The distinction between maiming and incapacitation is an important one which we’ll look at later.

Groin strikes traded

The first two strikes in this one are groin kicks thrown by both parties. They both seem to lose confidence in the groin kick and immediately go to punches.

Man uses knee strike to groin of police officer

The man who kneed the police officer in the groin had no plan beyond the groin shot. This is the critical mistake mentioned at the beginning of the video – he probably expected that the cop would go down from the strike. The reality was that he had initiated a physical fight in that moment which he was totally unprepared for.

While the groin strike may have caused pain, the punch he took in return left him incapacitated.

Werdum vs Travis Browne

The following image shows an accidental eye poke during an MMA match.

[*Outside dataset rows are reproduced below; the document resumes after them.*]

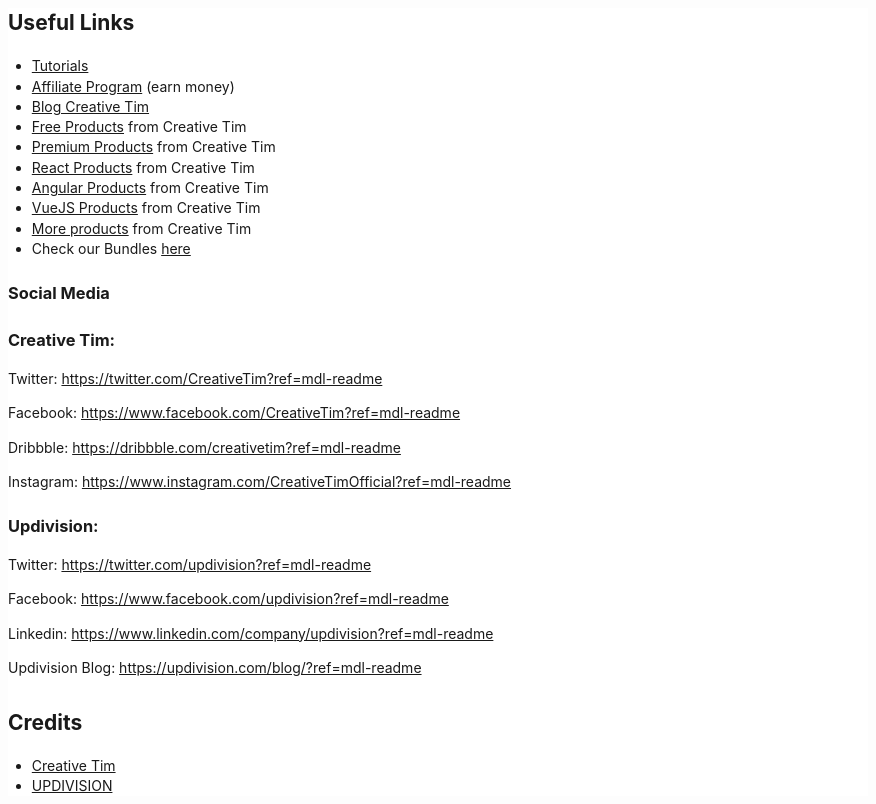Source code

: ## Useful Links

- [Tutorials](https://www.youtube.com/channel/UCVyTG4sCw-rOvB9oHkzZD1w)
- [Affiliate Program](https://www.creative-tim.com/affiliates/new) (earn money)
- [Blog Creative Tim](http://blog.creative-tim.com/)
- [Free Products](https://www.creative-tim.com/bootstrap-themes/free) from Creative Tim
- [Premium Products](https://www.creative-tim.com/bootstrap-themes/premium?ref=mdl-readme) from Creative Tim
- [React Products](https://www.creative-tim.com/bootstrap-themes/react-themes?ref=mdl-readme) from Creative Tim
- [Angular Products](https://www.creative-tim.com/bootstrap-themes/angular-themes?ref=mdl-readme) from Creative Tim
- [VueJS Products](https://www.creative-tim.com/bootstrap-themes/vuejs-themes?ref=mdl-readme) from Creative Tim
- [More products](https://www.creative-tim.com/bootstrap-themes?ref=mdl-readme) from Creative Tim
- Check our Bundles [here](https://www.creative-tim.com/bundles??ref=mdl-readme)

### Social Media

### Creative Tim:

Twitter: <https://twitter.com/CreativeTim?ref=mdl-readme>

Facebook: <https://www.facebook.com/CreativeTim?ref=mdl-readme>

Dribbble: <https://dribbble.com/creativetim?ref=mdl-readme>

Instagram: <https://www.instagram.com/CreativeTimOfficial?ref=mdl-readme>

### Updivision:

Twitter: <https://twitter.com/updivision?ref=mdl-readme>

Facebook: <https://www.facebook.com/updivision?ref=mdl-readme>

Linkedin: <https://www.linkedin.com/company/updivision?ref=mdl-readme>

Updivision Blog: <https://updivision.com/blog/?ref=mdl-readme>

## Credits

- [Creative Tim](https://creative-tim.com/?ref=mdl-readme)
- [UPDIVISION](https://updivision.com)
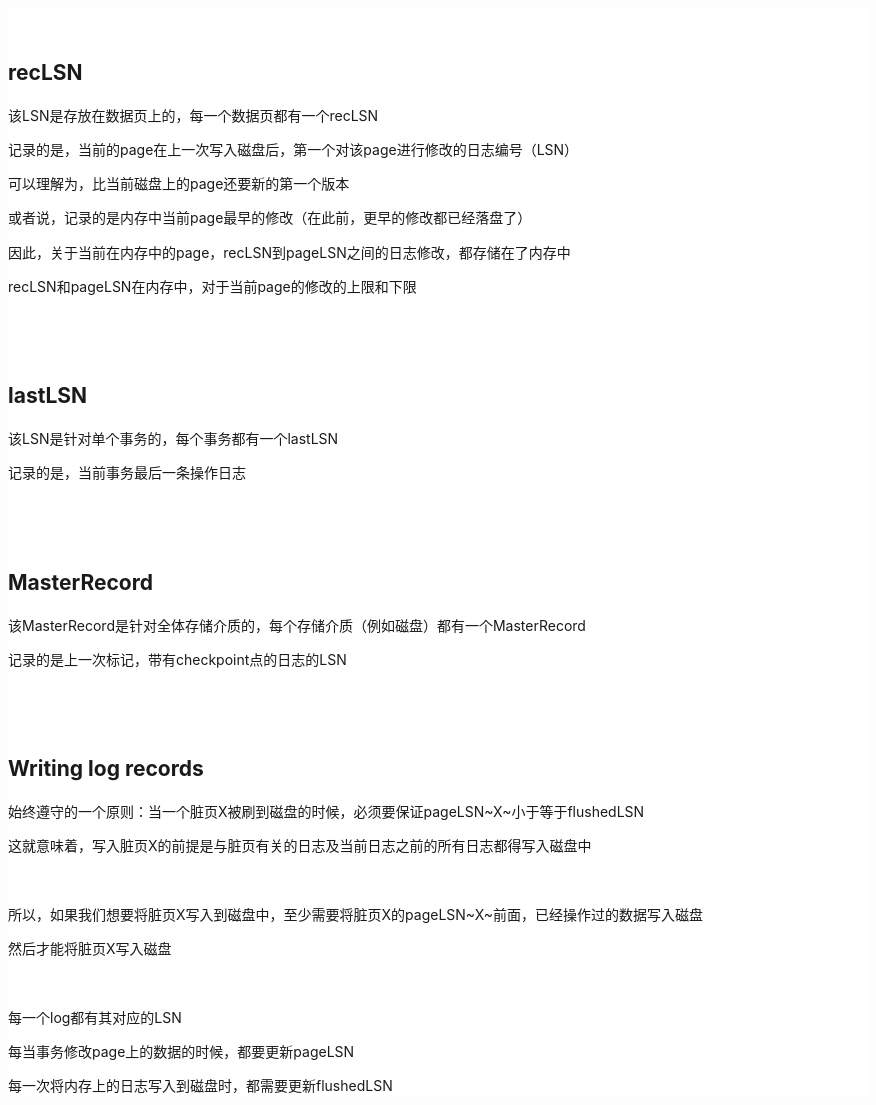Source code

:<br/>

## recLSN

该LSN是存放在数据页上的，每一个数据页都有一个recLSN

记录的是，当前的page在上一次写入磁盘后，第一个对该page进行修改的日志编号（LSN）

可以理解为，比当前磁盘上的page还要新的第一个版本

或者说，记录的是内存中当前page最早的修改（在此前，更早的修改都已经落盘了）

因此，关于当前在内存中的page，recLSN到pageLSN之间的日志修改，都存储在了内存中

recLSN和pageLSN在内存中，对于当前page的修改的上限和下限

<br/>

<br/>

## lastLSN

该LSN是针对单个事务的，每个事务都有一个lastLSN

记录的是，当前事务最后一条操作日志

<br/>

<br/>

## MasterRecord

该MasterRecord是针对全体存储介质的，每个存储介质（例如磁盘）都有一个MasterRecord

记录的是上一次标记，带有checkpoint点的日志的LSN

<br/>

<br/>

## Writing log records

始终遵守的一个原则：当一个脏页X被刷到磁盘的时候，必须要保证pageLSN~X~小于等于flushedLSN

这就意味着，写入脏页X的前提是与脏页有关的日志及当前日志之前的所有日志都得写入磁盘中

<br/>

所以，如果我们想要将脏页X写入到磁盘中，至少需要将脏页X的pageLSN~X~前面，已经操作过的数据写入磁盘

然后才能将脏页X写入磁盘

<br/>

每一个log都有其对应的LSN

每当事务修改page上的数据的时候，都要更新pageLSN

每一次将内存上的日志写入到磁盘时，都需要更新flushedLSN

It’s quite obvious that the finger has entered the eye all the way to the first knuckle. However Werdum, the fighter who suffered the eye poke, continued the match as if nothing happened and won by decision. He did say afterwards that his eye was a little sore.


Two main things to note here:

  1. Biting is possible at any time a grip is established and from any range and position, and it can happen very quickly;
  2. Despite having about one third of his lower lip bitten off, the victim of the bite was willing to continue fighting. It was the biter who stepped back, put his palms up then walked away. Biting does not incapacitate and will at best discourage.

A man is able to continue fighting despite having his ear bitten off, and in fact is dominating the fight when the video ends.

Above, a bite from an inferior position only causes the other man to escalate the level of violence. Biting did not end the fight or cause the person in control of the fight to release him.

Joint breaks and maiming generally

  • Maiming is permanent damage caused by techniques such as eye gouge, biting, joint break. This might reduce an individual’s capability to some extent or incapacitate them, or it may effectively do little more than cause pain.
  • Incapacitation or physical restraint may be required to stop an individual who has a high pain threshold and high motivation.

What is commonly known as a “submission” in combat sports is a break in reality. When no one submits and the technique is taken to completion, the end result should be a torn joint or broken bone.

Below are two sport examples where a fighter has refused to tap out and was willing to continue the fight, and two examples in street fights where limbs AND the will to fight were broken.


Strangulation is an effective way to incapacitate, although what to do when they wake up must be considered. By then you should have a dominant position at least.


  • Nothing is 100% reliable 100% of the time.
  • Depending on a small set of methods (e.g. bite, eye gouge, groin strike alone) is foolish and not a replacement for hard training. Use a mix of skills, training and systems to prepare for reality.
  • Maiming does not necessarily end the fight;
  • Because many people are able to fight on despite severe injury and  pain.
  • In this case, the goal must be incapacitation and/or physical restraint, even if maiming is used to facilitate it.